BACKGROUND: MicroRNAs (miRNAs) are short RNA sequences that guide post-transcriptional regulation of gene expression via complementarity to their target mRNAs. Discovered only recently, miRNAs have drawn a lot of attention. Multiple protein complexes interact to first cleave a hairpin from nascent RNA, export it into the cytosol, trim its loop, and incorporate it into the RISC complex which is important for binding its target mRNA. This process works within one cell, but circulating miRNAs have been described suggesting a role in cell-cell communication. MOTIVATION: Viruses and intracellular parasites like Toxoplasma gondii use miRNAs to manipulate host gene expression from within the cellular environment. However, recent research has claimed that a rice miRNA may regulate human gene expression. Despite ongoing debates about these findings and general reluctance to accept them, a recent report claimed that foodborne plant miRNAs pass through the digestive tract, travel through blood to be incorporated by alveolar cells excreting milk. The miRNAs are then said to have some immune-related function in the newborn. PRINCIPAL FINDINGS: We acquired the data that supports their claim and performed further analyses. In addition to the reported miRNAs, we were able to detect almost complete mRNAs and found that the foreign RNA expression profiles among samples are exceedingly similar. Inspecting the source of the data helped understand how RNAs could contaminate the samples. CONCLUSION: Viewing these findings in context with the difficulties foreign RNAs face on their route into breast milk and the fact that many identified foodborne miRNAs are not from actual food sources, we can conclude beyond reasonable doubt that the original claims and evidence presented may be due to artifacts. We report that the study claiming their existence is more likely to have detected RNA contamination than miRNAs.
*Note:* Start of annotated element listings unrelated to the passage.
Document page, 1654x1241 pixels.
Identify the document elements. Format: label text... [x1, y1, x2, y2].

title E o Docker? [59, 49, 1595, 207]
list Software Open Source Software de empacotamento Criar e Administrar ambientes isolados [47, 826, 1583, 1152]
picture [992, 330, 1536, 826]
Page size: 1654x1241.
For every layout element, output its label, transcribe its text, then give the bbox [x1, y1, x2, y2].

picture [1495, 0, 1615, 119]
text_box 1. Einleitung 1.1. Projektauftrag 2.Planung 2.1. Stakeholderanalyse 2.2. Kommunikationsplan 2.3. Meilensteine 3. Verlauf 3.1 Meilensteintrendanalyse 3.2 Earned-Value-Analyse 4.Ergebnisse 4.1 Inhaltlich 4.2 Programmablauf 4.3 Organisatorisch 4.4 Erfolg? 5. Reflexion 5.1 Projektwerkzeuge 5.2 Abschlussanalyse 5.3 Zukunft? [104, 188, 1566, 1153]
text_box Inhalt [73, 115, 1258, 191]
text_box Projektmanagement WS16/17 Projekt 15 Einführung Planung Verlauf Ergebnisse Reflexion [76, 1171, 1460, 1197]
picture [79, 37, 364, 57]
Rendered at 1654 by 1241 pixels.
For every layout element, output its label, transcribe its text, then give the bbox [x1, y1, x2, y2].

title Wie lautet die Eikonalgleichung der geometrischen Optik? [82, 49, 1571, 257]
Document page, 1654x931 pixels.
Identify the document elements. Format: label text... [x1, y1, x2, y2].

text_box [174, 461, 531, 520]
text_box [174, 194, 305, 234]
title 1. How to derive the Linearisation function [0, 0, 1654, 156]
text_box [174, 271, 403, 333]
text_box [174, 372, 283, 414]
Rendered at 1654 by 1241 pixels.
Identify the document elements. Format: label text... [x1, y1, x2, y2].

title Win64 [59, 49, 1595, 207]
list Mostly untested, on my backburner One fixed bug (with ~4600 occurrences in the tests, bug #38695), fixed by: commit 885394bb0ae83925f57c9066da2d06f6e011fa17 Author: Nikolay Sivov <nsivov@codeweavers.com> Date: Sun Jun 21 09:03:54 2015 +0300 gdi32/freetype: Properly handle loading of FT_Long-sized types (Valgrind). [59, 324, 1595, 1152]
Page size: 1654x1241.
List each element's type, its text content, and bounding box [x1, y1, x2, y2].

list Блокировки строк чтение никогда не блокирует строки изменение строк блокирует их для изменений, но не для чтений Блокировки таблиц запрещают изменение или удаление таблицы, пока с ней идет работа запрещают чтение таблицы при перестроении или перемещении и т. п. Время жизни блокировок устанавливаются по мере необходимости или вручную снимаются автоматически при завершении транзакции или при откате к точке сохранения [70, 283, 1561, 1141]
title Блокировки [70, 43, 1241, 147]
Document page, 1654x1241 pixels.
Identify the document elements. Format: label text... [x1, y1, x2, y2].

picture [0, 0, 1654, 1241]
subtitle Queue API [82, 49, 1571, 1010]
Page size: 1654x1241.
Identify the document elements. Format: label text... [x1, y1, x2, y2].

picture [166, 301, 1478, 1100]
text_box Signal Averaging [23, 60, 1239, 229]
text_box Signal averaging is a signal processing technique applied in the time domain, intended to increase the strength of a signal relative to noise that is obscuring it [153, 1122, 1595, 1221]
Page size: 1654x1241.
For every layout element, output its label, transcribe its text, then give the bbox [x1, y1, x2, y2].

Computational prediction of microRNAs from Toxoplasma gondii potentially regulating the hosts' gene expression.

MicroRNAs (miRNAs) were discovered two decades ago, yet there is still a great need for further studies elucidating their genesis and targeting in different phyla. Since experimental discovery and validation of miRNAs is difficult, computational predictions are indispensable and today most computational approaches employ machine learning. Toxoplasma gondii, a parasite residing within the cells of its hosts like human, uses miRNAs for its post-transcriptional gene regulation. It may also regulate its hosts' gene expression, which has been shown in brain cancer. Since previous studies have shown that overexpressed miRNAs within the host are causal for disease onset, we hypothesized that T. gondii could export miRNAs into its host cell. We computationally predicted all hairpins from the genome of T. gondii and used mouse and human models to filter possible candidates. These were then further compared to known miRNAs in human and rodents and their expression was examined for T. gondii grown in mouse and human hosts, respectively. We found that among the millions of potential hairpins in T. gondii, only a few thousand pass filtering using a human or mouse model and that even fewer of those are expressed. Since they are expressed and differentially expressed in rodents and human, we suggest that there is a chance that T. gondii may export miRNAs into its hosts for direct regulation.